DESCRIPTION OF THE TASK -> Copy out every line of the entries below, word for word and in the same order.

Extracted records ->
--------------------------------------------------

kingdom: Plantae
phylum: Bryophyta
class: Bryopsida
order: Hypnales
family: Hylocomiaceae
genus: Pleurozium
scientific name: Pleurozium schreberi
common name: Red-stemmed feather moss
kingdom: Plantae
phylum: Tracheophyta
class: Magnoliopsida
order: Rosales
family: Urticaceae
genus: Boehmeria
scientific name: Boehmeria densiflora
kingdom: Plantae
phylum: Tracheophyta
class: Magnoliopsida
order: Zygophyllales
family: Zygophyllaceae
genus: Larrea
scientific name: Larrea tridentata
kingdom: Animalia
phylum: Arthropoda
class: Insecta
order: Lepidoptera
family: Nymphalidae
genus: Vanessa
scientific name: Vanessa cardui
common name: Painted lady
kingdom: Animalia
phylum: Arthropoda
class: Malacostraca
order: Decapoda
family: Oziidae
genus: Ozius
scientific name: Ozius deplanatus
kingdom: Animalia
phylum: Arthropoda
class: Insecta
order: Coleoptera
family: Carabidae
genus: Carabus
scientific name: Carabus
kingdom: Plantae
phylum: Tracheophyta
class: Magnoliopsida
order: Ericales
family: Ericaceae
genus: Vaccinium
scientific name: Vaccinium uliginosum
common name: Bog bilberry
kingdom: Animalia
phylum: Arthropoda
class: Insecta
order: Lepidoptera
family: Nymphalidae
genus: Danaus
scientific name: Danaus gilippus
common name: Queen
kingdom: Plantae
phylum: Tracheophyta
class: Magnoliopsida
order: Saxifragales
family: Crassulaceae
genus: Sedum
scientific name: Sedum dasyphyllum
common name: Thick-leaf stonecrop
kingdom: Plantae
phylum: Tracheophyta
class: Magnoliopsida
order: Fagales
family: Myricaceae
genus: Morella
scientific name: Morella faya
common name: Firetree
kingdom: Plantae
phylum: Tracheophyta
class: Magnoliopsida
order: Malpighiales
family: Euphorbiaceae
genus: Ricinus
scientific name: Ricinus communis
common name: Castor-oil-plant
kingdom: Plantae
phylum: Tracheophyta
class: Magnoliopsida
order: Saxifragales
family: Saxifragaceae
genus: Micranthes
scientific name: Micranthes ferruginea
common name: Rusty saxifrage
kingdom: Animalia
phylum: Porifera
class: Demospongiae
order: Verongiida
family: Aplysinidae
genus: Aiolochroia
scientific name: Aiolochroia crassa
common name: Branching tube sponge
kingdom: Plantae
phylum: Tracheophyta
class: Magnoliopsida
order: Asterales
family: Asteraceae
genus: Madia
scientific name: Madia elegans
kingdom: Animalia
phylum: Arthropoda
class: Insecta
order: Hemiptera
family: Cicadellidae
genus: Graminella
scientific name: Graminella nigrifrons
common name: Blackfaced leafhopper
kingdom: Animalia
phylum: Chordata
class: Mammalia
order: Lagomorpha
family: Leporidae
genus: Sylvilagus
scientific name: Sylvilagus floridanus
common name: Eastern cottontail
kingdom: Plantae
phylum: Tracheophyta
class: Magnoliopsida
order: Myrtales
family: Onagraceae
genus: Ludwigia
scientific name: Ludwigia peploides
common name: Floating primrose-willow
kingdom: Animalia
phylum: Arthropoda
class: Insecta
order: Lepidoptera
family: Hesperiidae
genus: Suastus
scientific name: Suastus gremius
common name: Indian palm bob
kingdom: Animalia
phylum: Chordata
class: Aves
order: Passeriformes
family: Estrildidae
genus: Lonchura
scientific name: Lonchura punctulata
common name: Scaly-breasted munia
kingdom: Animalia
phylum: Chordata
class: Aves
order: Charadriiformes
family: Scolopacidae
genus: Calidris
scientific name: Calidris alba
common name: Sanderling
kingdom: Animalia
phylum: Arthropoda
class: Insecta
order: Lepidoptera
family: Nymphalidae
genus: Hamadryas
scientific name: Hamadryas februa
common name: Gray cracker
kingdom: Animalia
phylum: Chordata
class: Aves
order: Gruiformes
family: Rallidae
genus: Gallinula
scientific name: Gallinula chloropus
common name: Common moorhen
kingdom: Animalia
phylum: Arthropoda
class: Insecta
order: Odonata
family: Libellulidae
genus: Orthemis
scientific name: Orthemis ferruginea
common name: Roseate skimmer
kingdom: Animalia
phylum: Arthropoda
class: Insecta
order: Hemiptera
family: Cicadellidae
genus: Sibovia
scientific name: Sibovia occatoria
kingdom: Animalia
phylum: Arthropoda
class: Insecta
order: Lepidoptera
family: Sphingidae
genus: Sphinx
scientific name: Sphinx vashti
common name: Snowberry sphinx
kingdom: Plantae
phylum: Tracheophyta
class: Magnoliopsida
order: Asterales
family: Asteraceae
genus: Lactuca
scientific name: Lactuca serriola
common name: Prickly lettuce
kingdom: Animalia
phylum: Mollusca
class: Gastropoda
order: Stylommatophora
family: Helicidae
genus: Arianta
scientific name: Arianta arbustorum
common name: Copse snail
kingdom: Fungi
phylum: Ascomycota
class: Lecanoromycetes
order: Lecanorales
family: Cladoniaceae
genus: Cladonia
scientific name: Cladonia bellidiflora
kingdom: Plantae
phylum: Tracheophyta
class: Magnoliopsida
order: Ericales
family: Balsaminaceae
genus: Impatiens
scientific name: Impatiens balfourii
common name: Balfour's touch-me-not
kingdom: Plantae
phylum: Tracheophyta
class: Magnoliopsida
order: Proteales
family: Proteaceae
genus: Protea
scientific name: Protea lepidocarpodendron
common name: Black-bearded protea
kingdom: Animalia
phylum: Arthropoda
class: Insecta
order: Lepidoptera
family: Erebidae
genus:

--------------------------------------------------

RESPONSE ->
kingdom: Plantae
phylum: Bryophyta
class: Bryopsida
order: Hypnales
family: Hylocomiaceae
genus: Pleurozium
scientific name: Pleurozium schreberi
common name: Red-stemmed feather moss
kingdom: Plantae
phylum: Tracheophyta
class: Magnoliopsida
order: Rosales
family: Urticaceae
genus: Boehmeria
scientific name: Boehmeria densiflora
kingdom: Plantae
phylum: Tracheophyta
class: Magnoliopsida
order: Zygophyllales
family: Zygophyllaceae
genus: Larrea
scientific name: Larrea tridentata
kingdom: Animalia
phylum: Arthropoda
class: Insecta
order: Lepidoptera
family: Nymphalidae
genus: Vanessa
scientific name: Vanessa cardui
common name: Painted lady
kingdom: Animalia
phylum: Arthropoda
class: Malacostraca
order: Decapoda
family: Oziidae
genus: Ozius
scientific name: Ozius deplanatus
kingdom: Animalia
phylum: Arthropoda
class: Insecta
order: Coleoptera
family: Carabidae
genus: Carabus
scientific name: Carabus
kingdom: Plantae
phylum: Tracheophyta
class: Magnoliopsida
order: Ericales
family: Ericaceae
genus: Vaccinium
scientific name: Vaccinium uliginosum
common name: Bog bilberry
kingdom: Animalia
phylum: Arthropoda
class: Insecta
order: Lepidoptera
family: Nymphalidae
genus: Danaus
scientific name: Danaus gilippus
common name: Queen
kingdom: Plantae
phylum: Tracheophyta
class: Magnoliopsida
order: Saxifragales
family: Crassulaceae
genus: Sedum
scientific name: Sedum dasyphyllum
common name: Thick-leaf stonecrop
kingdom: Plantae
phylum: Tracheophyta
class: Magnoliopsida
order: Fagales
family: Myricaceae
genus: Morella
scientific name: Morella faya
common name: Firetree
kingdom: Plantae
phylum: Tracheophyta
class: Magnoliopsida
order: Malpighiales
family: Euphorbiaceae
genus: Ricinus
scientific name: Ricinus communis
common name: Castor-oil-plant
kingdom: Plantae
phylum: Tracheophyta
class: Magnoliopsida
order: Saxifragales
family: Saxifragaceae
genus: Micranthes
scientific name: Micranthes ferruginea
common name: Rusty saxifrage
kingdom: Animalia
phylum: Porifera
class: Demospongiae
order: Verongiida
family: Aplysinidae
genus: Aiolochroia
scientific name: Aiolochroia crassa
common name: Branching tube sponge
kingdom: Plantae
phylum: Tracheophyta
class: Magnoliopsida
order: Asterales
family: Asteraceae
genus: Madia
scientific name: Madia elegans
kingdom: Animalia
phylum: Arthropoda
class: Insecta
order: Hemiptera
family: Cicadellidae
genus: Graminella
scientific name: Graminella nigrifrons
common name: Blackfaced leafhopper
kingdom: Animalia
phylum: Chordata
class: Mammalia
order: Lagomorpha
family: Leporidae
genus: Sylvilagus
scientific name: Sylvilagus floridanus
common name: Eastern cottontail
kingdom: Plantae
phylum: Tracheophyta
class: Magnoliopsida
order: Myrtales
family: Onagraceae
genus: Ludwigia
scientific name: Ludwigia peploides
common name: Floating primrose-willow
kingdom: Animalia
phylum: Arthropoda
class: Insecta
order: Lepidoptera
family: Hesperiidae
genus: Suastus
scientific name: Suastus gremius
common name: Indian palm bob
kingdom: Animalia
phylum: Chordata
class: Aves
order: Passeriformes
family: Estrildidae
genus: Lonchura
scientific name: Lonchura punctulata
common name: Scaly-breasted munia
kingdom: Animalia
phylum: Chordata
class: Aves
order: Charadriiformes
family: Scolopacidae
genus: Calidris
scientific name: Calidris alba
common name: Sanderling
kingdom: Animalia
phylum: Arthropoda
class: Insecta
order: Lepidoptera
family: Nymphalidae
genus: Hamadryas
scientific name: Hamadryas februa
common name: Gray cracker
kingdom: Animalia
phylum: Chordata
class: Aves
order: Gruiformes
family: Rallidae
genus: Gallinula
scientific name: Gallinula chloropus
common name: Common moorhen
kingdom: Animalia
phylum: Arthropoda
class: Insecta
order: Odonata
family: Libellulidae
genus: Orthemis
scientific name: Orthemis ferruginea
common name: Roseate skimmer
kingdom: Animalia
phylum: Arthropoda
class: Insecta
order: Hemiptera
family: Cicadellidae
genus: Sibovia
scientific name: Sibovia occatoria
kingdom: Animalia
phylum: Arthropoda
class: Insecta
order: Lepidoptera
family: Sphingidae
genus: Sphinx
scientific name: Sphinx vashti
common name: Snowberry sphinx
kingdom: Plantae
phylum: Tracheophyta
class: Magnoliopsida
order: Asterales
family: Asteraceae
genus: Lactuca
scientific name: Lactuca serriola
common name: Prickly lettuce
kingdom: Animalia
phylum: Mollusca
class: Gastropoda
order: Stylommatophora
family: Helicidae
genus: Arianta
scientific name: Arianta arbustorum
common name: Copse snail
kingdom: Fungi
phylum: Ascomycota
class: Lecanoromycetes
order: Lecanorales
family: Cladoniaceae
genus: Cladonia
scientific name: Cladonia bellidiflora
kingdom: Plantae
phylum: Tracheophyta
class: Magnoliopsida
order: Ericales
family: Balsaminaceae
genus: Impatiens
scientific name: Impatiens balfourii
common name: Balfour's touch-me-not
kingdom: Plantae
phylum: Tracheophyta
class: Magnoliopsida
order: Proteales
family: Proteaceae
genus: Protea
scientific name: Protea lepidocarpodendron
common name: Black-bearded protea
kingdom: Animalia
phylum: Arthropoda
class: Insecta
order: Lepidoptera
family: Erebidae
genus:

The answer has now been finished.